= WHAT IS BEING ASKED =
Reproduce the data below exactly. Skip the pictures.

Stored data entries
- Opening Delimiter -
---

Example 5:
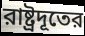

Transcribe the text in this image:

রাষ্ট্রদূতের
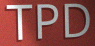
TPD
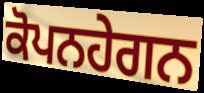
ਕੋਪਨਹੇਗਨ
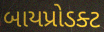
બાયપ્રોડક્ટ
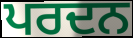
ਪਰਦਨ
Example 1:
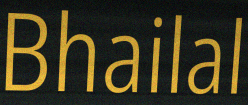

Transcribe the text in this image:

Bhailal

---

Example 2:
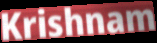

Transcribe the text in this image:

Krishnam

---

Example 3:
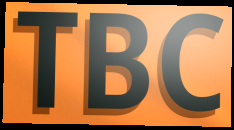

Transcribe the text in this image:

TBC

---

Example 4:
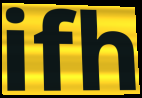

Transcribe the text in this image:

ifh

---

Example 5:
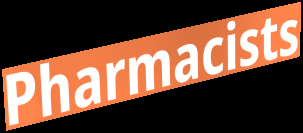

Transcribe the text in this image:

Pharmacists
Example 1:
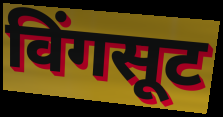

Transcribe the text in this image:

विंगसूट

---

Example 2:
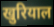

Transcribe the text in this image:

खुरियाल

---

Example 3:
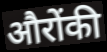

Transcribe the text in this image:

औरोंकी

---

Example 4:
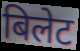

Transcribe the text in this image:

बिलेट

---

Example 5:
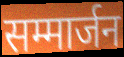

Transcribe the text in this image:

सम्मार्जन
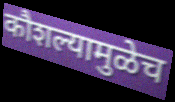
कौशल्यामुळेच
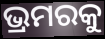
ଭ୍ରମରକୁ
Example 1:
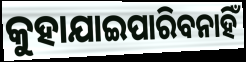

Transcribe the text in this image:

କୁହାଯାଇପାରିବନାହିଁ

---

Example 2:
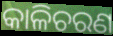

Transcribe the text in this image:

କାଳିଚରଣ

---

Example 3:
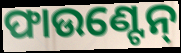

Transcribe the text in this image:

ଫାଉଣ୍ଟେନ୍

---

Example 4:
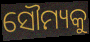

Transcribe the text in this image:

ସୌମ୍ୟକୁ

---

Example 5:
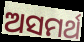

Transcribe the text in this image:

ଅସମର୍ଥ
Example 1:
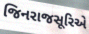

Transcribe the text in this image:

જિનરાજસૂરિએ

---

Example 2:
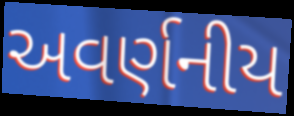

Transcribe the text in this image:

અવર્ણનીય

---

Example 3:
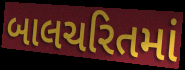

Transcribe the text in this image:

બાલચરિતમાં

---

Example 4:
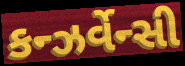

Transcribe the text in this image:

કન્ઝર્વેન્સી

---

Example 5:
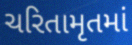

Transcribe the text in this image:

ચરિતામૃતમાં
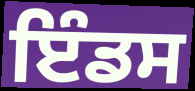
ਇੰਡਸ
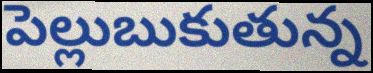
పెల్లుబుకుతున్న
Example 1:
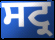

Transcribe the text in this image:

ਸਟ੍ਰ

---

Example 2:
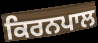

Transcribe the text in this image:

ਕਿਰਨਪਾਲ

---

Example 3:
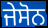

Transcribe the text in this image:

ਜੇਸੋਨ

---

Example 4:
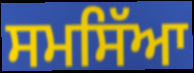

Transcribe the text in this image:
- Closing Delimiter -
= SOLUTION TO THIS TASK =
---

Example 5:

Transcribe the text in this image:

রাষ্ট্রদূতের
TPD
ਕੋਪਨਹੇਗਨ
બાયપ્રોડક્ટ
ਪਰਦਨ
Example 1:

Transcribe the text in this image:

Bhailal

---

Example 2:

Transcribe the text in this image:

Krishnam

---

Example 3:

Transcribe the text in this image:

TBC

---

Example 4:

Transcribe the text in this image:

ifh

---

Example 5:

Transcribe the text in this image:

Pharmacists
Example 1:

Transcribe the text in this image:

विंगसूट

---

Example 2:

Transcribe the text in this image:

खुरियाल

---

Example 3:

Transcribe the text in this image:

औरोंकी

---

Example 4:

Transcribe the text in this image:

बिलेट

---

Example 5:

Transcribe the text in this image:

सम्मार्जन
कौशल्यामुळेच
ଭ୍ରମରକୁ
Example 1:

Transcribe the text in this image:

କୁହାଯାଇପାରିବନାହିଁ

---

Example 2:

Transcribe the text in this image:

କାଳିଚରଣ

---

Example 3:

Transcribe the text in this image:

ଫାଉଣ୍ଟେନ୍

---

Example 4:

Transcribe the text in this image:

ସୌମ୍ୟକୁ

---

Example 5:

Transcribe the text in this image:

ଅସମର୍ଥ
Example 1:

Transcribe the text in this image:

જિનરાજસૂરિએ

---

Example 2:

Transcribe the text in this image:

અવર્ણનીય

---

Example 3:

Transcribe the text in this image:

બાલચરિતમાં

---

Example 4:

Transcribe the text in this image:

કન્ઝર્વેન્સી

---

Example 5:

Transcribe the text in this image:

ચરિતામૃતમાં
ਇੰਡਸ
పెల్లుబుకుతున్న
Example 1:

Transcribe the text in this image:

ਸਟ੍ਰ

---

Example 2:

Transcribe the text in this image:

ਕਿਰਨਪਾਲ

---

Example 3:

Transcribe the text in this image:

ਜੇਸੋਨ

---

Example 4:

Transcribe the text in this image:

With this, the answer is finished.